Il concerto-spettacolo di Laurie Anderson ha inaugurato la trentaquattresima edizione del Ravenna Festival
RAVENNA, 7 giugno 2023 – C’era una volta l’avanguardia newyorkese. Una comunità artistica cui appartenevano musicisti, scrittori, cineasti, danzatori, artisti visivi e tanto altro ancora, animati dalla convinzione che l’arte potesse incidere a livello politico e impegnati nel veicolare idee pacifiste, nel difendere i diritti dei neri, dei detenuti, di tutte le minoranze. Aggregazioni umane che si componevano e rimodulavano in modo diverso con il passare degli anni, nel comune obiettivo della sperimentazione e della ricerca. A tutto campo. Cosa sia rimasto oggi di quella stagione, forse anche mitizzata dal nostro immaginario, è difficile dirlo. Adesso certe aspirazioni libertarie si sono stemperate, tutt’al più, nel “politicamente corretto” e nelle istanze ambientaliste, e molti fra gli esponenti più significativi sono usciti di scena talvolta in modo tragico.
Presenza fra le più incisive nel panorama newyorkese, Laurie Anderson, pioniera della multimedialità, performer e artista a tutto tondo, polistrumentista e vocalist, sembra essere passata indenne attraverso gli assalti del tempo. Non solo sul piano fisico (è del 1947 e sembra una ragazzina per l’energia che promana in scena), grazie a un magnetismo ancora sorprendente, ma soprattutto per la coerenza con cui ha perseverato nella ricerca di nuove possibilità offerte dalla tecnologia, coniugate a un’incessante esplorazione introspettiva capace di scendere sempre più in profondità: dove c’è spazio anche per l’aspetto sentimentale, compreso il tenero ricordo per la propria cagnolina morta.
Insieme ai Sexmob – cinque ottimi strumentisti guidati dal trombettista Steven Bernstein, anche loro dei veterani della scena newyorkese – Laurie Anderson ha aperto il trentaquattresimo Ravenna Festival con il concerto-spettacolo LET X = X, che è il titolo di un brano del suo disco Big Science, inciso nel 1982.
Un racconto musicale in cui affiorano lentamente il suo lungo percorso esplorativo e gli echi delle tante collaborazioni artistiche instaurate nel tempo.
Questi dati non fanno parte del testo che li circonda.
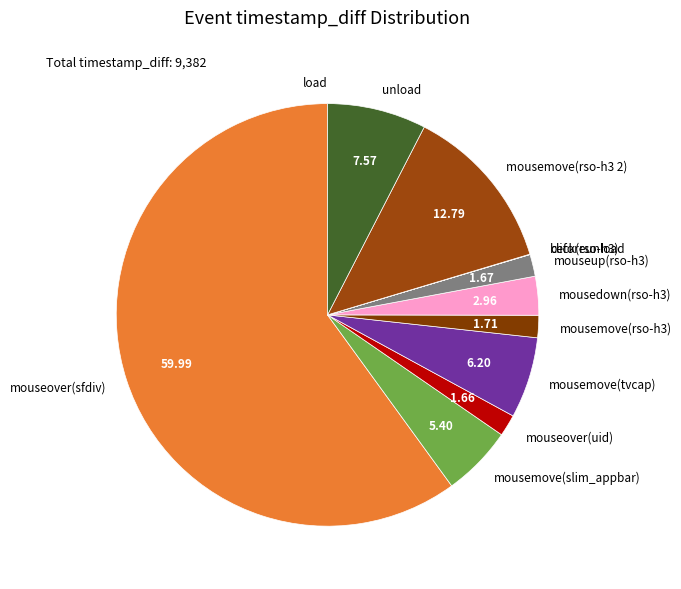

What is the majority slice?

mouseover(sfdiv)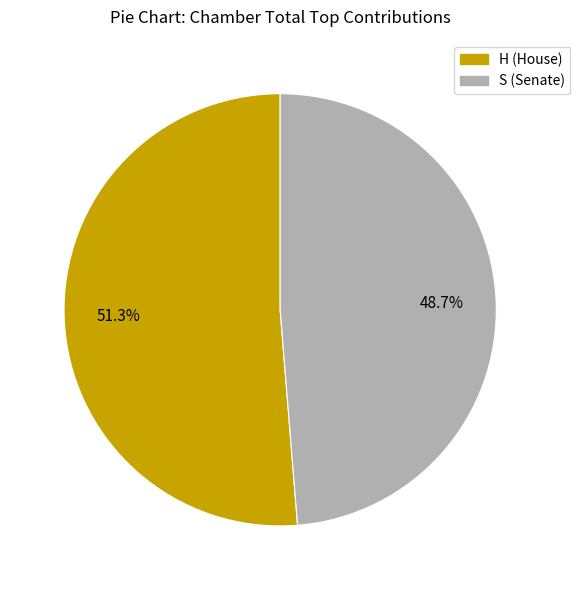

Combined, what portion of the pie is S (Senate) and H (House)?

100.0%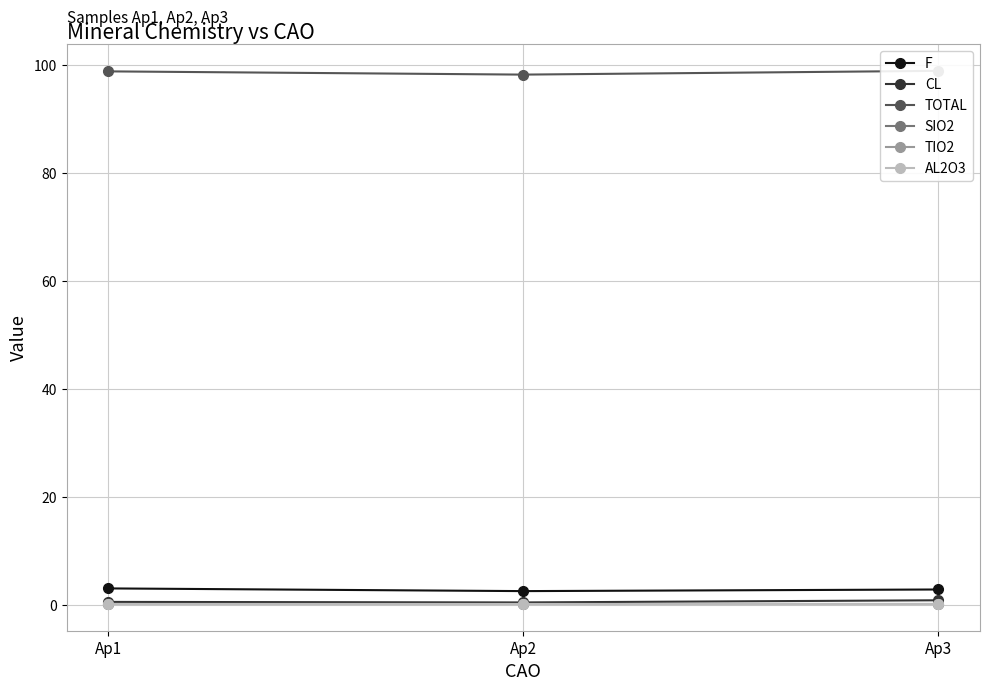

Rank the categories by TIO2 value from highest to lowest.

Ap1, Ap2, Ap3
Dai primi passi compiuti nella multimedialità, che sembrano evocare le stesse emozioni suscitate quando con il suo pionieristico violino elettrico aveva inscenato la performance musicalteatrale O Superman, al Festival di Santarcangelo nel lontano 1981 (allora quelle sonorità minimaliste s’intrecciavano a una tecnologia certo più rudimentale di quella di adesso, ma dal fascino parimenti irresistibile). Nella serata ravennate, grazie anche alla perfetta complicità con i Sexmob, si avvale di suggestive proiezioni, di una raffinata illuminazione e un apparato tecnologico sofisticatissimo, eppure mai invasivo, a cominciare dai volumi sonori sempre perfettamente calibrati. Tutto concepito per procedere in perfetto sincrono con la musica.
Ed ecco che ritornano gli echi di The End of the Moon – non bisogna dimenticare che è stata la prima artista in residence della NASA – insieme a quelli legati alla collaborazione con l’uomo che ha sposato, Lou Reed, il grande rivoluzionario del rock, di cui ha reinterpretato alcune musiche. Non solo: la conclusione del concerto, dove è riuscita a coinvolgere attivamente anche il pubblico, ruotava attorno a un suo affettuoso ricordo, nel segno del Tai Chi, la disciplina che il marito tanto amava. Ma sono soprattutto le riflessioni sull’ossessione tecnologica odierna a toccare un nervo oggi più che mai scoperto, e a incidersi nella mente dell’ascoltatore: «se pensi che la tecnologia risolverà i tuoi problemi, significa che non capisci la tecnologia e nello stesso tempo non capisci i tuoi problemi».